[JOB]: Give back every entry precisely as written, without any of the images.

(Stored entries)

%%

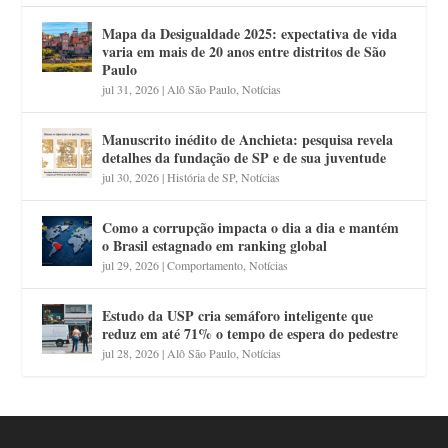
Mapa da Desigualdade 2025: expectativa de vida
varia em mais de 20 anos entre distritos de São
Paulo
jul 31, 2026
|
Alô São Paulo
,
Notícias
Manuscrito inédito de Anchieta: pesquisa revela
detalhes da fundação de SP e de sua juventude
jul 30, 2026
|
História de SP
,
Notícias
Como a corrupção impacta o dia a dia e mantém
o Brasil estagnado em ranking global
jul 29, 2026
|
Comportamento
,
Notícias
Estudo da USP cria semáforo inteligente que
reduz em até 71% o tempo de espera do pedestre
jul 28, 2026
|
Alô São Paulo
,
Notícias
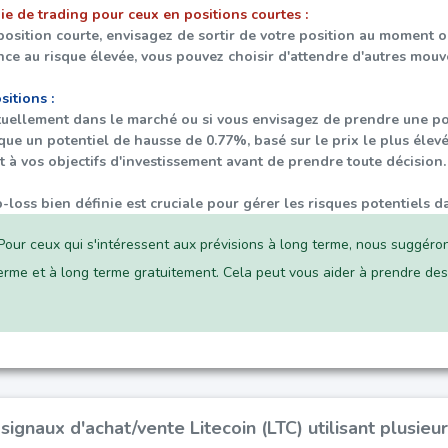
ie de trading pour ceux en positions courtes :
position courte, envisagez de sortir de votre position au moment 
nce au risque élevée, vous pouvez choisir d'attendre d'autres mouv
itions :
ctuellement dans le marché ou si vous envisagez de prendre une pos
ique un potentiel de hausse de
0.77%
, basé sur le prix le plus éle
t à vos objectifs d'investissement avant de prendre toute décision.
-loss bien définie est cruciale pour gérer les risques potentiels da
our ceux qui s'intéressent aux prévisions à long terme, nous suggérons 
terme et à long terme gratuitement. Cela peut vous aider à prendre de
signaux d'achat/vente Litecoin (LTC) utilisant plusie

%%

[TASK RESULT]:
Mapa da Desigualdade 2025: expectativa de vida
varia em mais de 20 anos entre distritos de São
Paulo
jul 31, 2026
|
Alô São Paulo
,
Notícias
Manuscrito inédito de Anchieta: pesquisa revela
detalhes da fundação de SP e de sua juventude
jul 30, 2026
|
História de SP
,
Notícias
Como a corrupção impacta o dia a dia e mantém
o Brasil estagnado em ranking global
jul 29, 2026
|
Comportamento
,
Notícias
Estudo da USP cria semáforo inteligente que
reduz em até 71% o tempo de espera do pedestre
jul 28, 2026
|
Alô São Paulo
,
Notícias
ie de trading pour ceux en positions courtes :
position courte, envisagez de sortir de votre position au moment 
nce au risque élevée, vous pouvez choisir d'attendre d'autres mouv
itions :
ctuellement dans le marché ou si vous envisagez de prendre une pos
ique un potentiel de hausse de
0.77%
, basé sur le prix le plus éle
t à vos objectifs d'investissement avant de prendre toute décision.
-loss bien définie est cruciale pour gérer les risques potentiels da
our ceux qui s'intéressent aux prévisions à long terme, nous suggérons 
terme et à long terme gratuitement. Cela peut vous aider à prendre de
signaux d'achat/vente Litecoin (LTC) utilisant plusie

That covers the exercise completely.